QUÉ DEBES HACER >>
[a] Según el fragmento sobre Jekyll, ¿en qué se basa la elección que hace Jekyll ante las posibilidades de su descubrimiento?
[b] Reescribe de forma más breve el párrafo del fragmento sobre Jekyll que empieza por "En aquellos días aún no había logrado", conservando sus hechos principales.

FRAGMENTO DEL TEXTO >>
========
Jekyll, de un modo plenamente consciente, es sabedor de que ha realizado, ante las posibilidades que le abre su descubrimiento, una elección. Una elección que se basa en su vida, en cómo la siente dadas sus circunstancias12 y en su carácter:

En aquellos días aún no había logrado dominar la aversión que sentía hacia la aridez de la vida del estudio. Seguía teniendo una disposición alegre y desenfadada y, dado que mis placeres eran (en el mejor de los casos) muy poco dignos y a mí se me conocía y respetaba en grado sumo, esta contradicción se me hacía de día en día menos llevadera. La agravaba, por otra parte, el hecho de que me fuera aproximando a mi madurez. Por ahí me tentó, pues, mi nuevo poder hasta que me convirtió en su esclavo.
========
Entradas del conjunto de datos
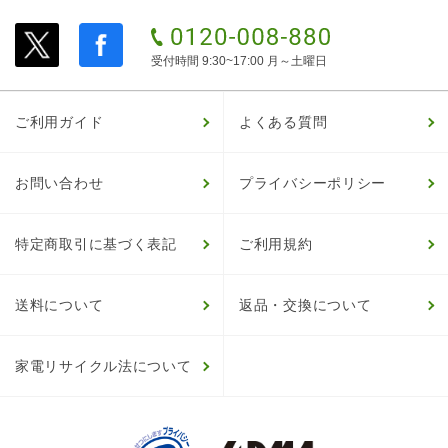
受付時間 9:30~17:00 月～土曜日
ご利用ガイド
よくある質問
お問い合わせ
プライバシーポリシー
特定商取引に基づく表記
ご利用規約
送料について
返品・交換について
家電リサイクル法について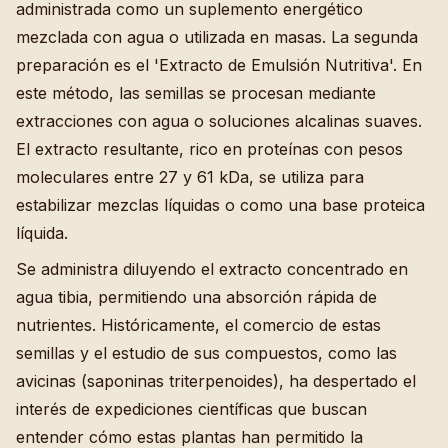
administrada como un suplemento energético
mezclada con agua o utilizada en masas. La segunda
preparación es el 'Extracto de Emulsión Nutritiva'. En
este método, las semillas se procesan mediante
extracciones con agua o soluciones alcalinas suaves.
El extracto resultante, rico en proteínas con pesos
moleculares entre 27 y 61 kDa, se utiliza para
estabilizar mezclas líquidas o como una base proteica
líquida.
Se administra diluyendo el extracto concentrado en
agua tibia, permitiendo una absorción rápida de
nutrientes. Históricamente, el comercio de estas
semillas y el estudio de sus compuestos, como las
avicinas (saponinas triterpenoides), ha despertado el
interés de expediciones científicas que buscan
entender cómo estas plantas han permitido la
========
RESPUESTAS DEL EJERCICIO >>
[a] Se basa en su vida, en cómo la siente dadas sus circunstancias y en su carácter.

[b] En aquella época aún no lograba dominar mi aversión a la aridez del estudio. Tenía una disposición alegre y desenfadada, y la contradicción entre mis placeres, muy poco dignos, y el gran respeto del que gozaba se me hacía cada vez menos llevadera, sobre todo al acercarme a la madurez. Por ahí me tentó mi nuevo poder, hasta convertirme en su esclavo.